The company made for Australia, and there were six days of travel aboard a well-found steamer, and this gave more than ample time for the position to solidify. There were long promenades on deck by moonlight and starlight, and the two found a perch in the bows out of the way of all observation and regard, and there exchanged all manner of confidences. The girl’s simple life unrolled itself—its hopes, its ambitions! its home affections. She talked of her reading, of her music, of all the little intimacies of home-life. Before the brief voyage was over he seemed, to his own apprehension, to know his companion more completely than he had ever known man or woman, and he was hourly more and more in love with her. He was feather-headed and irresponsible enough to be happy in the circumstances for hours at a time, but when he was alone, and his heart was no longer flattered by the worship she so innocently offered, the skeleton he carried about with him came out of its cupboard and seemed to mop and mow before him in derision. He was bound hand and foot to his fate, and the bonds were not to be severed There was Annette in far-away London and Paris dragging out a miserable and ignominious life, which was likely to last as long as his own, and he could see no hope of freedom. With every passing day he felt more clearly that he was bent upon an inexcusable wrong, and yet, so strangely fashioned is the conscience of a man who is without the power of will, all his self-reproaches did but add to the tenderness and fervour of his desire.
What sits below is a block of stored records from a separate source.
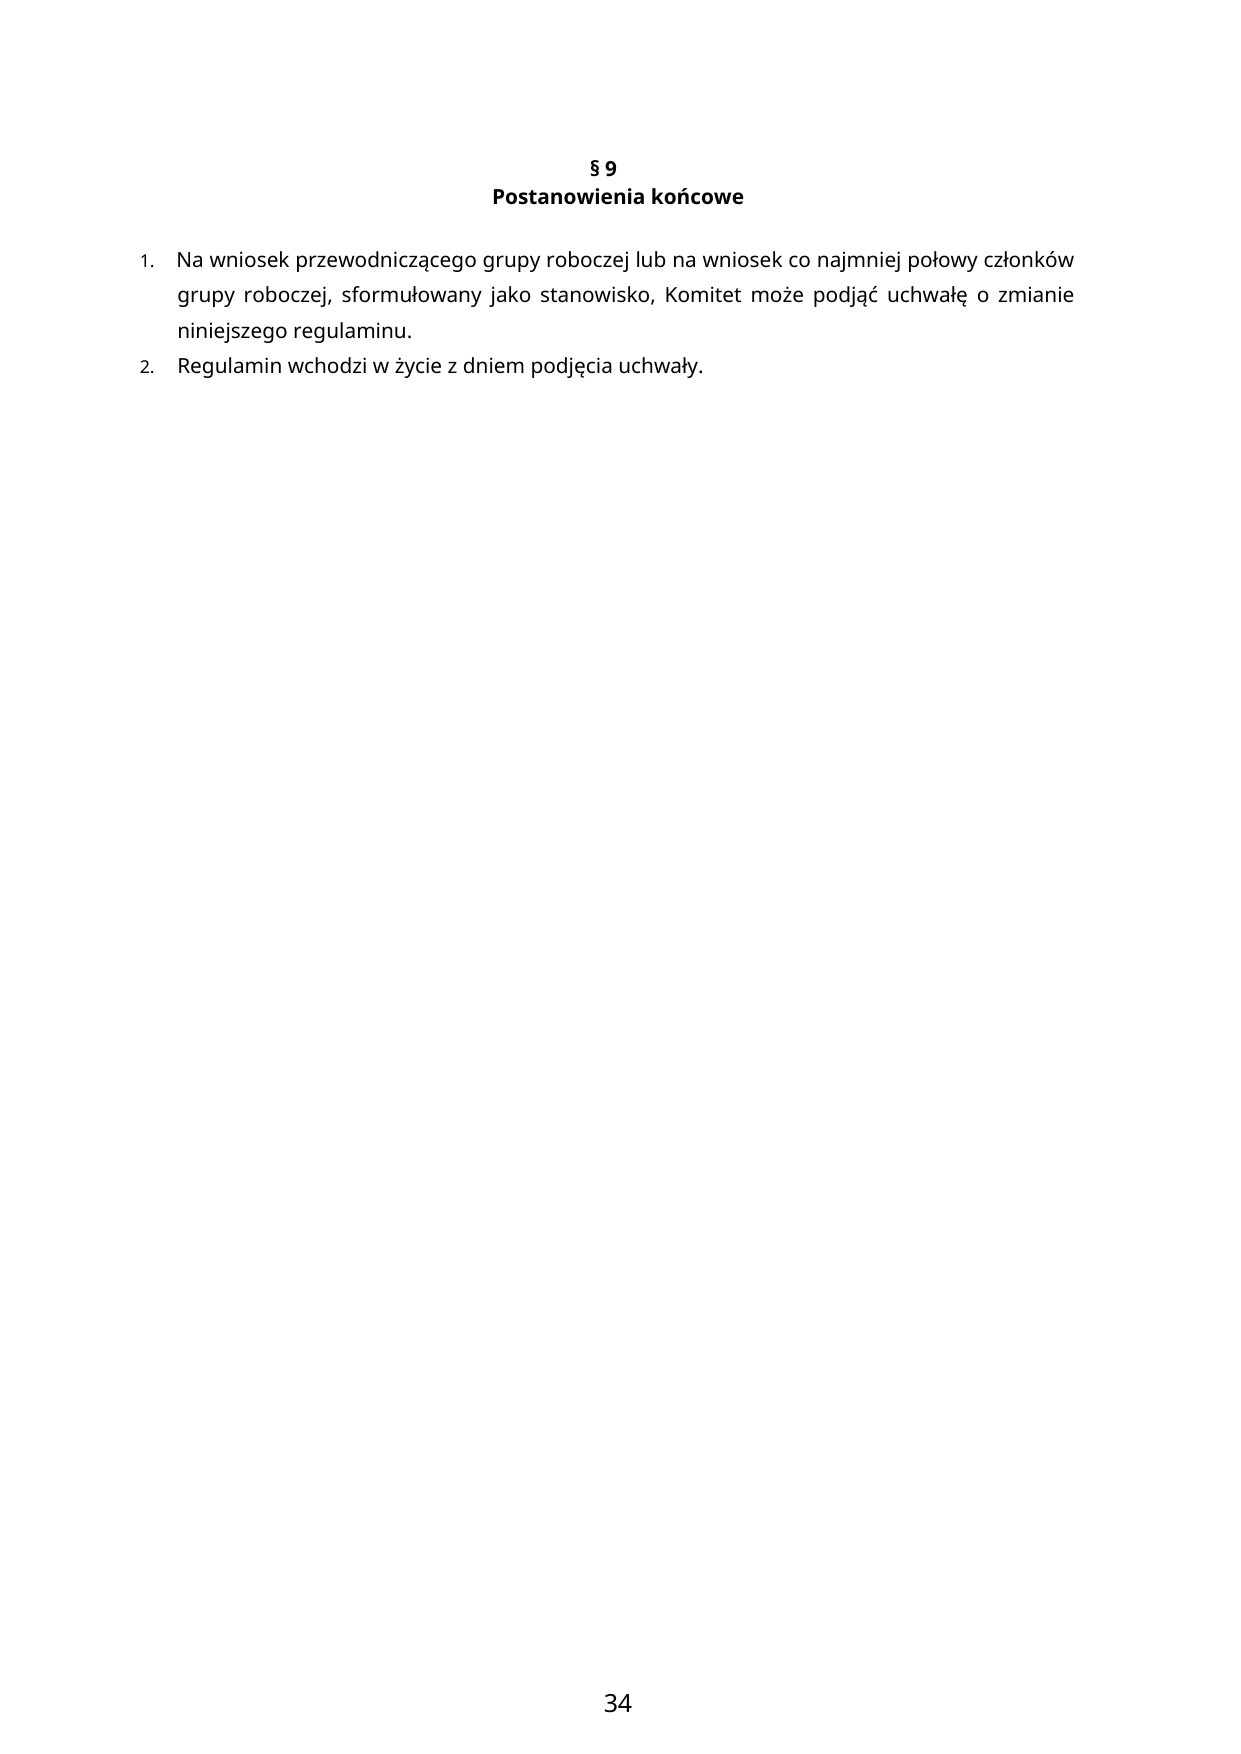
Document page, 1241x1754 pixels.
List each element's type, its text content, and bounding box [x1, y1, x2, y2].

text § 9 [514, 154, 1096, 182]
list Regulamin wchodzi w życie z dniem podjęcia uchwały. [139, 346, 1096, 381]
list Na wniosek przewodniczącego grupy roboczej lub na wniosek co najmniej połowy członków grupy roboczej, sformułowany jako stanowisko, Komitet może podjąć uchwałę o zmianie niniejszego regulaminu. [139, 239, 1075, 346]
text Postanowienia końcowe [139, 182, 1096, 211]
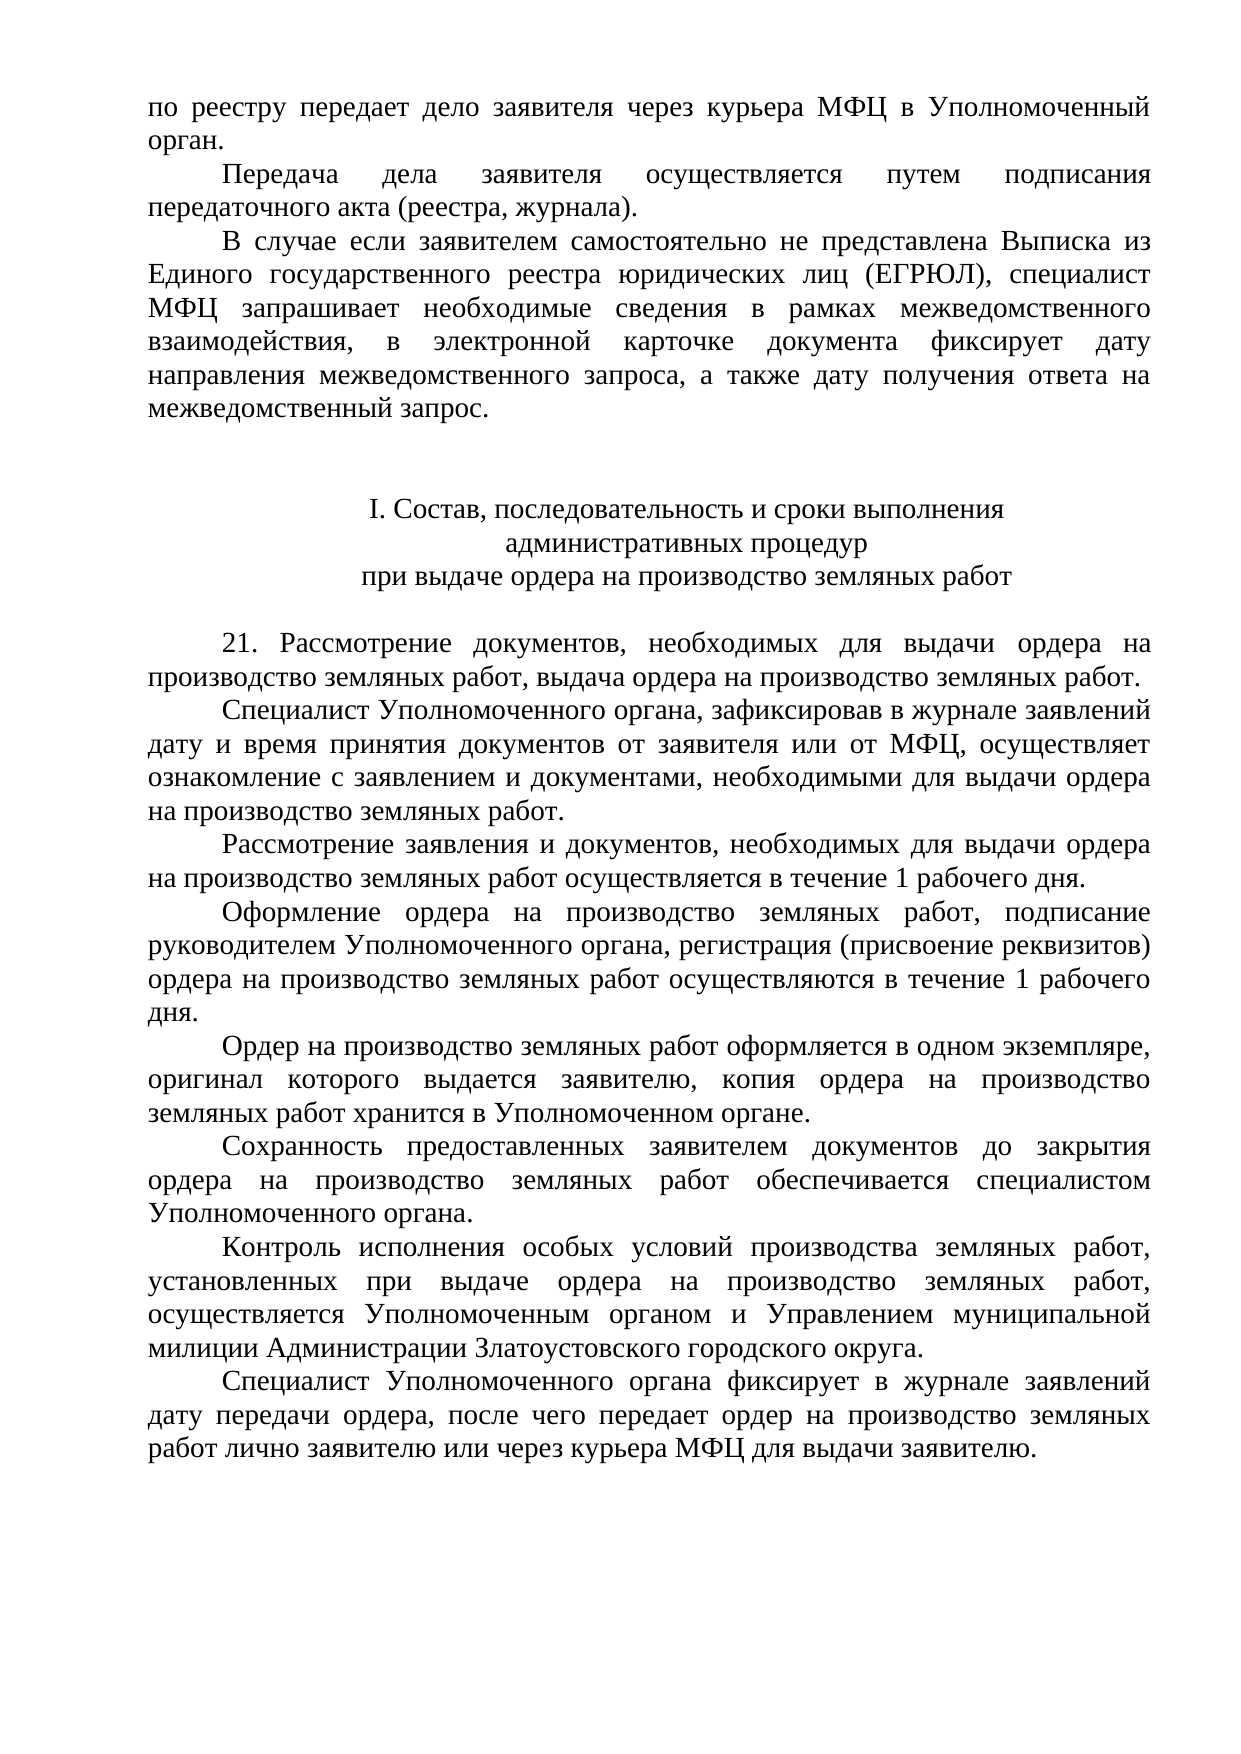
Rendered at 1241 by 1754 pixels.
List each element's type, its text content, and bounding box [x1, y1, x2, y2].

text I. Состав, последовательность и сроки выполнения [148, 491, 1152, 525]
text Передача дела заявителя осуществляется путем подписания передаточного акта (реестра, журнала). [148, 156, 1152, 223]
text 21. Рассмотрение документов, необходимых для выдачи ордера на производство земляных работ, выдача ордера на производство земляных работ. [148, 625, 1152, 692]
text В случае если заявителем самостоятельно не представлена Выписка из Единого государственного реестра юридических лиц (ЕГРЮЛ), специалист МФЦ запрашивает необходимые сведения в рамках межведомственного взаимодействия, в электронной карточке документа фиксирует дату направления межведомственного запроса, а также дату получения ответа на межведомственный запрос. [148, 223, 1152, 424]
text Ордер на производство земляных работ оформляется в одном экземпляре, оригинал которого выдается заявителю, копия ордера на производство земляных работ хранится в Уполномоченном органе. [148, 1028, 1152, 1128]
text Сохранность предоставленных заявителем документов до закрытия ордера на производство земляных работ обеспечивается специалистом Уполномоченного органа. [148, 1128, 1152, 1229]
text Контроль исполнения особых условий производства земляных работ, установленных при выдаче ордера на производство земляных работ, осуществляется Уполномоченным органом и Управлением муниципальной милиции Администрации Златоустовского городского округа. [148, 1229, 1152, 1363]
text Специалист Уполномоченного органа фиксирует в журнале заявлений дату передачи ордера, после чего передает ордер на производство земляных работ лично заявителю или через курьера МФЦ для выдачи заявителю. [148, 1363, 1152, 1464]
text Специалист Уполномоченного органа, зафиксировав в журнале заявлений дату и время принятия документов от заявителя или от МФЦ, осуществляет ознакомление с заявлением и документами, необходимыми для выдачи ордера на производство земляных работ. [148, 692, 1152, 827]
text Оформление ордера на производство земляных работ, подписание руководителем Уполномоченного органа, регистрация (присвоение реквизитов) ордера на производство земляных работ осуществляются в течение 1 рабочего дня. [148, 894, 1152, 1028]
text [148, 89, 1152, 156]
text при выдаче ордера на производство земляных работ [148, 558, 1152, 592]
text Рассмотрение заявления и документов, необходимых для выдачи ордера на производство земляных работ осуществляется в течение 1 рабочего дня. [148, 827, 1152, 894]
text административных процедур [148, 525, 1152, 558]
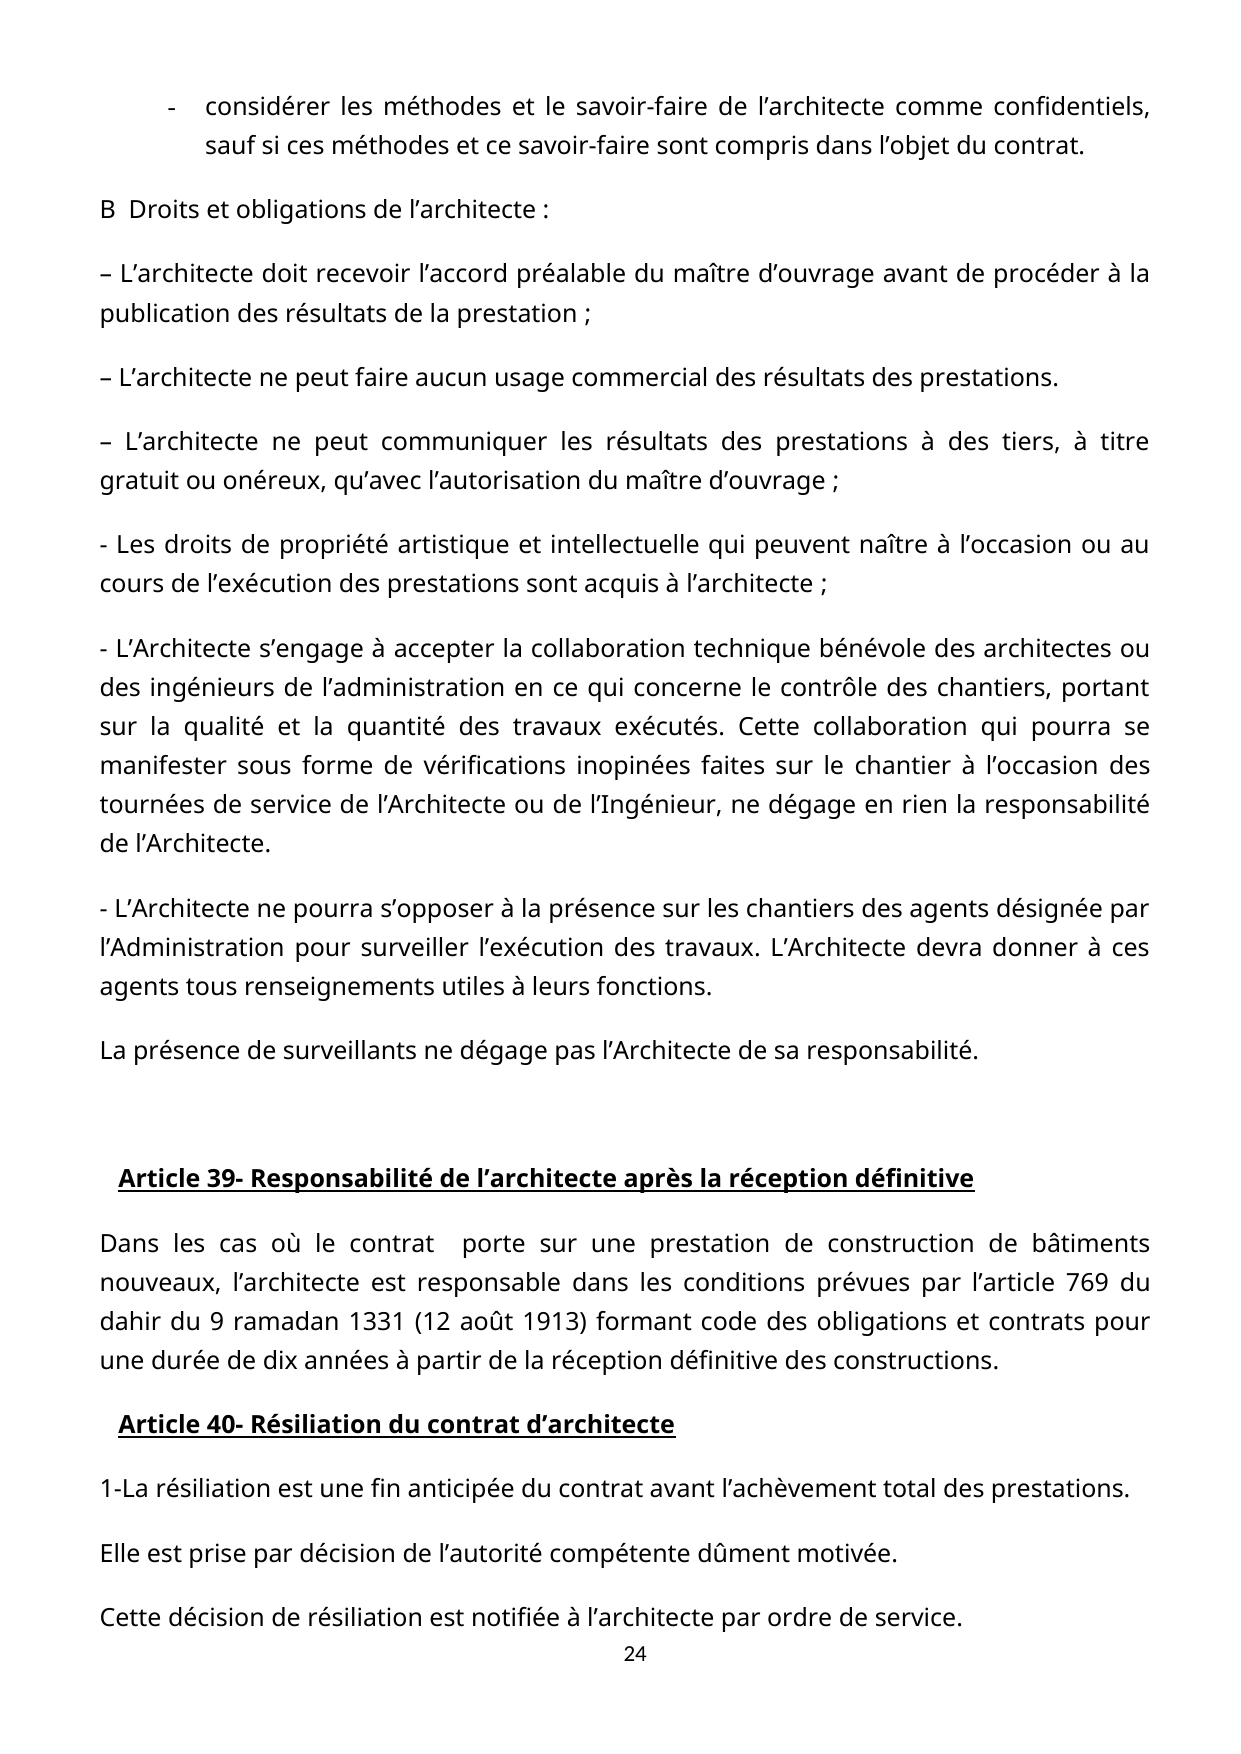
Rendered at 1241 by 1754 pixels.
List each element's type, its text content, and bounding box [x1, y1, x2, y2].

text La présence de surveillants ne dégage pas l’Architecte de sa responsabilité. [99, 1033, 1152, 1067]
text Cette décision de résiliation est notifiée à l’architecte par ordre de service. [99, 1599, 1152, 1633]
text 1-La résiliation est une fin anticipée du contrat avant l’achèvement total des prestations. [99, 1471, 1152, 1505]
text - L’Architecte ne pourra s’opposer à la présence sur les chantiers des agents désignée par l’Administration pour surveiller l’exécution des travaux. L’Architecte devra donner à ces agents tous renseignements utiles à leurs fonctions. [99, 890, 1152, 1003]
text Dans les cas où le contrat porte sur une prestation de construction de bâtiments nouveaux, l’architecte est responsable dans les conditions prévues par l’article 769 du dahir du 9 ramadan 1331 (12 août 1913) formant code des obligations et contrats pour une durée de dix années à partir de la réception définitive des constructions. [99, 1225, 1152, 1377]
text – L’architecte ne peut communiquer les résultats des prestations à des tiers, à titre gratuit ou onéreux, qu’avec l’autorisation du maître d’ouvrage ; [99, 424, 1152, 497]
text - Les droits de propriété artistique et intellectuelle qui peuvent naître à l’occasion ou au cours de l’exécution des prestations sont acquis à l’architecte ; [99, 527, 1152, 600]
list considérer les méthodes et le savoir-faire de l’architecte comme confidentiels, sauf si ces méthodes et ce savoir-faire sont compris dans l’objet du contrat. [167, 89, 1152, 162]
text – L’architecte ne peut faire aucun usage commercial des résultats des prestations. [99, 359, 1152, 393]
text Article 40- Résiliation du contrat d’architecte [118, 1407, 1152, 1441]
text Article 39- Responsabilité de l’architecte après la réception définitive [118, 1161, 1152, 1195]
text Elle est prise par décision de l’autorité compétente dûment motivée. [99, 1535, 1152, 1569]
text B Droits et obligations de l’architecte : [99, 192, 1152, 226]
text - L’Architecte s’engage à accepter la collaboration technique bénévole des architectes ou des ingénieurs de l’administration en ce qui concerne le contrôle des chantiers, portant sur la qualité et la quantité des travaux exécutés. Cette collaboration qui pourra se manifester sous forme de vérifications inopinées faites sur le chantier à l’occasion des tournées de service de l’Architecte ou de l’Ingénieur, ne dégage en rien la responsabilité de l’Architecte. [99, 630, 1152, 860]
text – L’architecte doit recevoir l’accord préalable du maître d’ouvrage avant de procéder à la publication des résultats de la prestation ; [99, 256, 1152, 329]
The steamer reached its destination late upon a Saturday, and Sunday was a holiday. Paul and Madge spent the day together, wandering on a long stretch of sandy coast which lay between the port and the bright green waters of the sea; and all the time there was a growing sense of inevitability in his mind. He knew that he was going to ask for happiness, and that he was prepared to pay his self-respect and manhood for it. The talk was of trifles in the morning until they strolled home to luncheon; it was of trifles again in the afternoon until they strolled home to dinner, and it was of trifles still when they set out in the yellow sunset to saunter once more in a scene which had already grown strangely memorable and familiar. There were no sunset clouds, but the pageant of the dying day had a sort of sullen and pathetic beauty. The blazing sun dropped behind the far-off sea-line, and a great band of saffron rimmed the whole horizon, fading into palest green as it spread upward, and this in turn melted into a blue which at the zenith looked unfathomable. A full moon, which had until now been invisible, looked down from the very centre of the sky. There was none of the lingering twilight of more temperate climates. The change from broad daylight, in which every outline and detail of the landscape was accented strongly, to the dim, mystic and diffused radiance of the moon and stars was like an episode in a transformation-scene at the theatre. A mere ten minutes had sufficed to change the whole character and sentiment of the scene. It was like walking out of one world into another, and a rude chorus of voices, accompanied by the sounds of a banjo and a concertina, came from some body of merrymakers beyond a distant island in the bay. It moved away farther and farther into the distance until the harshness was softened to an almost spiritual melody, and after awhile it reached the ear only at uncertain intervals.

They came to a place at which they had rested in the afternoon. Some high tide of long ago had deposited here a great wreath of wrack, a hundred yards inland, and piled up in places to a height of some twelve feet. There were scores of cushiony resting-places here like great luxurious arm-chairs, and the wrack when disturbed by a touch gave out dry and stinging odours of sea-salt and iodine.

Paul, with a mere motion of the hand to his companion, threw himself into one of the hollows, and she took a seat at a little distance from him. He lay, the brim of his hat sheltering his eyes from the moonlight, and stared at the spangled vault above him, where the stars seemed to hang from threads of gold and silver as if they were upheld by an actual tangible roof. He knew that his hour had come, but he obeyed the impulse which controlled him with an infinite self-accusation.

‘Madge,’ he said, rolling over where he lay and stretching out his hand towards her. It fell upon her own, and she made no motion to evade him. It was the first caress he had ever offered her, and her tacit acceptance of it hurried him into passion. ‘Madge,’ he said again; ‘dear little Madge!’

She glanced at him for an instant only, and in the moonlight her eyes glinted with sudden tears.

‘I have no right,’ he said, ‘to speak to you like this. I have had no right to claim your companionship as I have done since we first began to know each other.’